[Marxism] A little note about the FARC

Anthony Boynton anthony.boynton at gmail.com
Sat Jul 12 15:10:23 MDT 2008


Sorry I have been out of the conversation for a while, and don't have time
for long comments even now. From my point of view the FARC has suffered a
historic and irreversible defeat. Whether or not it can survive at all is a
big question. If it does, what will it become.

The main reasons for the FARC's defeat are objective. Colombia never was a
small country like Cuba or Nicaragua, nor was it ever during the existence
of the FARC a country dominated by the countryside. It is a large country
with many large cities where urban social relations have dominated over
rural social relations.

The FARC however, was a product of the rural social conflict over land. It
was born out of that conflict, and never was able to find a way to become a
real part of the urban social struggles of Colombia. Why? Not because it did
not try. It tried with the UP, which was massacred by the paramilitaries and
army under the direction of the US embassy.

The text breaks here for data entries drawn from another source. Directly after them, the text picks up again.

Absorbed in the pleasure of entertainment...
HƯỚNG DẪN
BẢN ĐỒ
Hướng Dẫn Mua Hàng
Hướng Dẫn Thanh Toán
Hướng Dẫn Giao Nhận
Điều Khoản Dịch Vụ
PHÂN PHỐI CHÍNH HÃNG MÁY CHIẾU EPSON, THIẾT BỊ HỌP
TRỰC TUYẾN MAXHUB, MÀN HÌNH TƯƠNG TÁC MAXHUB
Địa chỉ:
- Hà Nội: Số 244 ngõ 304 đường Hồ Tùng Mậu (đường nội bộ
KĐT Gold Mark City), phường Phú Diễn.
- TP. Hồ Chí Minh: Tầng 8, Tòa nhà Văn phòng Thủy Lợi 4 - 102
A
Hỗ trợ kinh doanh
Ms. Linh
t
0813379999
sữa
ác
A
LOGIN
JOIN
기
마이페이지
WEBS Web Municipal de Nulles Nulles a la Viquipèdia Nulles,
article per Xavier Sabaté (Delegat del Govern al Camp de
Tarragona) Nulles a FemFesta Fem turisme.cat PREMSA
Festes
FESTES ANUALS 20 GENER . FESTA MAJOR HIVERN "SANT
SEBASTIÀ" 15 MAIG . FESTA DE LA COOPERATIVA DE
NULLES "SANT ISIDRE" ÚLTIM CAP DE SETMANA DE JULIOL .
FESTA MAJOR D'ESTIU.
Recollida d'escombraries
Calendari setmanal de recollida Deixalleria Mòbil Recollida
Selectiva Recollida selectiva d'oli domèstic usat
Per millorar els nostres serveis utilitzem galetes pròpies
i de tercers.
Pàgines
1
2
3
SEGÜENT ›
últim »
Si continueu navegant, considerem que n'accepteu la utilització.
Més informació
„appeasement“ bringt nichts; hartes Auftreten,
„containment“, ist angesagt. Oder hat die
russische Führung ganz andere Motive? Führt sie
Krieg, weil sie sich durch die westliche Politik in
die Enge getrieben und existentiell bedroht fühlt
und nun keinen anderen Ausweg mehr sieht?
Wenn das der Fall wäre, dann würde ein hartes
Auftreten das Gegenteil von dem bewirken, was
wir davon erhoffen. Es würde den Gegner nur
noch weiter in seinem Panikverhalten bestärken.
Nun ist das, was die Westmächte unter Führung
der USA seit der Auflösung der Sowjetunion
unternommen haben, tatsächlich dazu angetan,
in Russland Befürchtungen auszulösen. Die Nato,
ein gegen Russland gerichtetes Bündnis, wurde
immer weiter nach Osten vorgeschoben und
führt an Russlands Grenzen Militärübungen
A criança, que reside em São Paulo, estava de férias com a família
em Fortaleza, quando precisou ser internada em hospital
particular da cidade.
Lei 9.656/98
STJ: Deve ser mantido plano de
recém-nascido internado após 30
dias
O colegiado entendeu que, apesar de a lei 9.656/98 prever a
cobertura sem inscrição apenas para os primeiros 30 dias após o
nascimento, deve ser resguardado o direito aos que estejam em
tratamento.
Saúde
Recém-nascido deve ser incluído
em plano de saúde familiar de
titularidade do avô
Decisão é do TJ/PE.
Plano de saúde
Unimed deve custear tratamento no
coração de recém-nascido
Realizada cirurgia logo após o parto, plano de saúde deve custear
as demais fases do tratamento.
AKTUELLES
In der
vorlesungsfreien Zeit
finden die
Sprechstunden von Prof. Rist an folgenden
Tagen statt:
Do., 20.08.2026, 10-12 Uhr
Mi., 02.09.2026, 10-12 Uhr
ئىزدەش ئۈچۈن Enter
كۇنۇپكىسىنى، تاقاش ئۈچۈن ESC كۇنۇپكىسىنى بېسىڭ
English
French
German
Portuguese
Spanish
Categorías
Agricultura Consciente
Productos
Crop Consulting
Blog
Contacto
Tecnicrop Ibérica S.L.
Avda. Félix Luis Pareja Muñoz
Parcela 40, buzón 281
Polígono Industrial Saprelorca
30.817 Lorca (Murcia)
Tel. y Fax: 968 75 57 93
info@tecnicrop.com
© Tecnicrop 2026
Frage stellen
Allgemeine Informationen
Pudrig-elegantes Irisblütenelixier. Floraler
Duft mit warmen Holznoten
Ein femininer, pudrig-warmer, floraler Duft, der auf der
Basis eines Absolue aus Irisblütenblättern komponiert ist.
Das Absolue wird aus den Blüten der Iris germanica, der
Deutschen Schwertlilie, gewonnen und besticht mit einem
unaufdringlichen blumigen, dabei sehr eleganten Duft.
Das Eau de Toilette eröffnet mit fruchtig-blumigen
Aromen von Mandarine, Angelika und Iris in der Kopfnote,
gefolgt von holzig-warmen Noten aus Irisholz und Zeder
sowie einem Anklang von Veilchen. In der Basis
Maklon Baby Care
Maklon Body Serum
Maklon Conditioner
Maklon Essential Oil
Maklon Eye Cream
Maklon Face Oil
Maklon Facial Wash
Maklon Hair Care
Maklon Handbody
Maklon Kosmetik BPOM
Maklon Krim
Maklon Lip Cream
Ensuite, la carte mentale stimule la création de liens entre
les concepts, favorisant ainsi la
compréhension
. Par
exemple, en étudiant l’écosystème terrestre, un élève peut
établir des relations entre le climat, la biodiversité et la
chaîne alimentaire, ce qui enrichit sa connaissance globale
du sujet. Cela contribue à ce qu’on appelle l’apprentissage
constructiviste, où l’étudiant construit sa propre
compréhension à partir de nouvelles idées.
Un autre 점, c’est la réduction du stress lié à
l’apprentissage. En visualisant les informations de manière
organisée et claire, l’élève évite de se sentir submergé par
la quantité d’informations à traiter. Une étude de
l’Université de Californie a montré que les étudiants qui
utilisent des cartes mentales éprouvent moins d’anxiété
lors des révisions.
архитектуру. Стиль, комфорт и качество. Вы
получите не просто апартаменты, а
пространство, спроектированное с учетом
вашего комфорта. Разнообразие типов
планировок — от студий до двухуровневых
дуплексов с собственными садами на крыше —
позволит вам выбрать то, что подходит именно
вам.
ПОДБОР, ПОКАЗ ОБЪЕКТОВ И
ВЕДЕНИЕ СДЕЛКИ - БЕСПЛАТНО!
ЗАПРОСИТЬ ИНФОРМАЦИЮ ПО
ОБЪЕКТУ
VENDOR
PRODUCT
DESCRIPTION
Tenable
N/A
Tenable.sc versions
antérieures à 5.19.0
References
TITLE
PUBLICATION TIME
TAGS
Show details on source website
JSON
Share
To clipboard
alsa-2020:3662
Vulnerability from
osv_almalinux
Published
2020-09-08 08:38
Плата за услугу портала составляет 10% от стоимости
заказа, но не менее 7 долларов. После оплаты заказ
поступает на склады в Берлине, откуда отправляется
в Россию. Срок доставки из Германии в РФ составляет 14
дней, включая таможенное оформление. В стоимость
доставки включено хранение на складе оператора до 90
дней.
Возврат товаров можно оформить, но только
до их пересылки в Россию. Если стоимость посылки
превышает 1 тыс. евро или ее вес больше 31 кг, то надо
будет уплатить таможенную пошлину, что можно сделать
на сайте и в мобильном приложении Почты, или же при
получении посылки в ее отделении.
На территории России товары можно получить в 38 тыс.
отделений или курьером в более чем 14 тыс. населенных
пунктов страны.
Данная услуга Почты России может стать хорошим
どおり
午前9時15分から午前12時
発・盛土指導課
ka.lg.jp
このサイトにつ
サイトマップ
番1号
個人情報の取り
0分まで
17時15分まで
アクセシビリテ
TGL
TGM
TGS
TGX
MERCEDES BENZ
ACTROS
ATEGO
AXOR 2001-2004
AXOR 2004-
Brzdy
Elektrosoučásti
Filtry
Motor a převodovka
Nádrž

Could it have found another path? It would have been very difficult given
the circumstances. The fact that the FARC did not find a path out of the
jungle and into the city doomed it to defeat.

The FARC was more the victim of the struggle than the creator of the
struggle. It reacted to each turn of events with attempts to survive against
brutal military assaults on its militants, and their families. Its reactions
led it further and further down the path of armed struggle with little or no
regard for political strategy.

The FARC's heroism was, and is, tragic. it inspired tens of thousands of
revolutionary youth to join it in the mountains and jungle. There they died,
became dissillusioned, became drug dealers, and became totally isolated from
the mass movements (student, worker, and rural) which had created them.

The FARC inspired the vanguard of the mass movement to turn its back on the
mass movement and join an increasingly isolated armed struggle.

That tragic process came to an end well over a decade ago. The students
stopped going to the mountains. The trade unionists stopped talking to the
FARC for fear of their lives. The Communist Party severed its ties with the
FARC for those and other reasons.

Now the FARC's internal disintegration, especially through the corruption of
cadres who have begun to collaborate with the Colombian state in return for
bribes of millions of dollars, has become publicly evident.